Pompeo adds visit to Oman to Middle East, Africa tour

Pompeo adds visit to Oman to Middle East, Africa tour

US secretary of state to stop in Muscat in tour aimed at building off Israel-UAE normalization agreement; meetings in Sudan and Bahrain do not yield breakthroughs

By TOI staff 27 August 2020, 12:46 am

 

US Secretary of State Mike Pompeo, left, meets with Oman's Sultan Haitham bin Tarik Al Said, at al-Alam palace in the Omani capital of Muscat, February 21, 2020. (Andrew Caballero-Reynolds/Pool via AP)

US Secretary of State Mike Pompeo, left, meets with Oman’s Sultan Haitham bin Tarik Al Said, at al-Alam palace in the Omani capital of Muscat, February 21, 2020. (Andrew Caballero-Reynolds/Pool via AP)

US Secretary of State Mike Pompeo will add another stop to his Middle East and Africa tour with a visit to Oman, the State Department announced on Wednesday.

“He will conclude his trip in Oman, where he will meet with Sultan Haitham bin Tarik Al Said to promote unity among the Gulf Cooperation Council and build on the historic momentum to advance regional peace and prosperity,” the State Department said in a statement.

Pompeo has visited Israel, Sudan, Bahrain and the United Arab Emirates on a tour that Washington said is aimed at building on this month’s US-brokered normalization deal between Israel and the UAE.

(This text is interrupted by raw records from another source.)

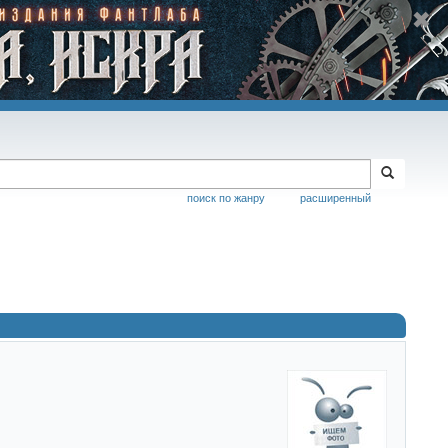
поиск по жанру
расширенный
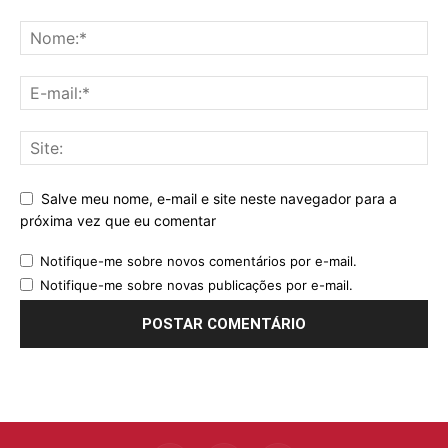
Salve meu nome, e-mail e site neste navegador para a
próxima vez que eu comentar
Notifique-me sobre novos comentários por e-mail.
Notifique-me sobre novas publicações por e-mail.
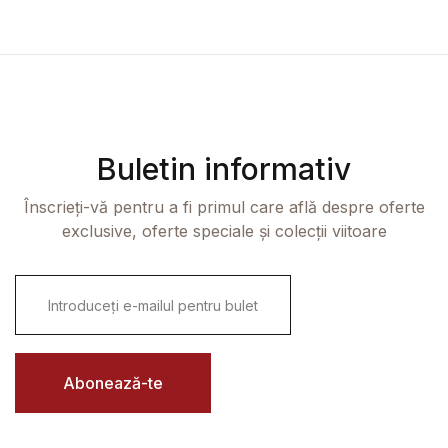
Buletin informativ
Înscrieți-vă pentru a fi primul care află despre oferte
exclusive, oferte speciale și colecții viitoare
E
m
a
i
l
*
Abonează-te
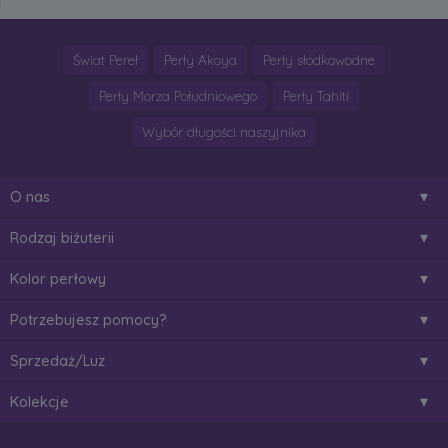
Świat Pereł
Perły Akoya
Perły słodkowodne
Perły Morza Południowego
Perły Tahiti
Wybór długości naszyjnika
O nas
Rodzaj biżuterii
Kolor perłowy
Potrzebujesz pomocy?
Sprzedaż/Luz
Kolekcje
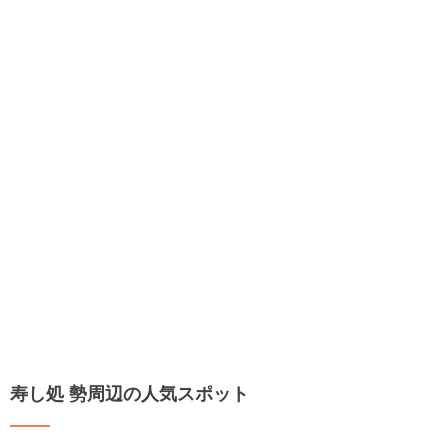
寿し処 勢周辺の人気スポット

Oman is among a handful of Middle Eastern states, including Bahrain, Morocco, and Saudi Arabia, that Israel and the US hope could follow the UAE and forge diplomatic ties with the Jewish state.

Oman is a key interlocutor between the West and Iran, as well as Yemen’s Houthi rebels, assisting in getting prisoners released in the past.

Oman expressed its support for the Israel-UAE normalization deal the day after its announcement on August 13.

.@SecPompeo visit comes amid wide international support for the peace accord and optimism that the region may be turning a corner. What we are witnessing is a key moment in a broader geo-strategic shift, re-orienting the region from conflict to collaboration. pic.twitter.com/5H5sKsbJvA

— هند مانع العتيبة Hend Al Otaiba (@hend_mana) August 26, 2020
Prime Minister Benjamin Netanyahu visited Oman in 2018, the first trip by an Israeli leader in over two decades, in what was seen as a sign of warming ties between the Jewish state and the Sunni Arab world.

The Omani foreign minister, Yousef bin Alawi spoke on the phone earlier this month with his Israeli counterpart, Gabi Ashkenazi, in the first conversation of its kind between the two top diplomats.

Bin Alwai told Ashkenazi that Oman “clearly reaffirms its position calling for a comprehensive, just and lasting peace” in the Middle East.

He also called for a “resumption of the peace process in order to satisfy the legitimate rights of the Palestinian people who aspire to an independent state.”

Bahraini Foreign Minister Abdullatif bin Rashid Al-Zayani (R) hosts US Secretary of State Mike Pompeo in Manama on August 25, 2020. (Twitter)

Pompeo has so far not achieved any new diplomatic breakthroughs during his trip to Arab states.

Bahrain, in talks with US Secretary of State Mike Pompeo, said Wednesday that it was committed to the creation of a Palestinian state, implicitly rejecting his push for Arab countries to swiftly normalize ties with Israel.

Bahrain’s King Hamad bin Isa Al-Khalifa said he told Pompeo in Manama that his country remains committed to the Arab Peace Initiative, which calls for Israel’s complete withdrawal from the territories it captured in 1967, in exchange for peace and the full normalization of relations.

Sudan on Tuesday dashed US hopes for a speedy breakthrough there, saying its transitional government, which replaced ousted strongman Omar al-Bashir last year and is set to rule until elections in 2022, has “no mandate” to take such a weighty step during the transition.

Pompeo’s trip included him offering a recorded message in Jerusalem supporting US President Donald Trump’s reelection campaign for the Republican National Convention — a speech that cast aside his own advice to American diplomats to be apolitical and bulldozed a long tradition of non-partisanship by previous secretaries of state.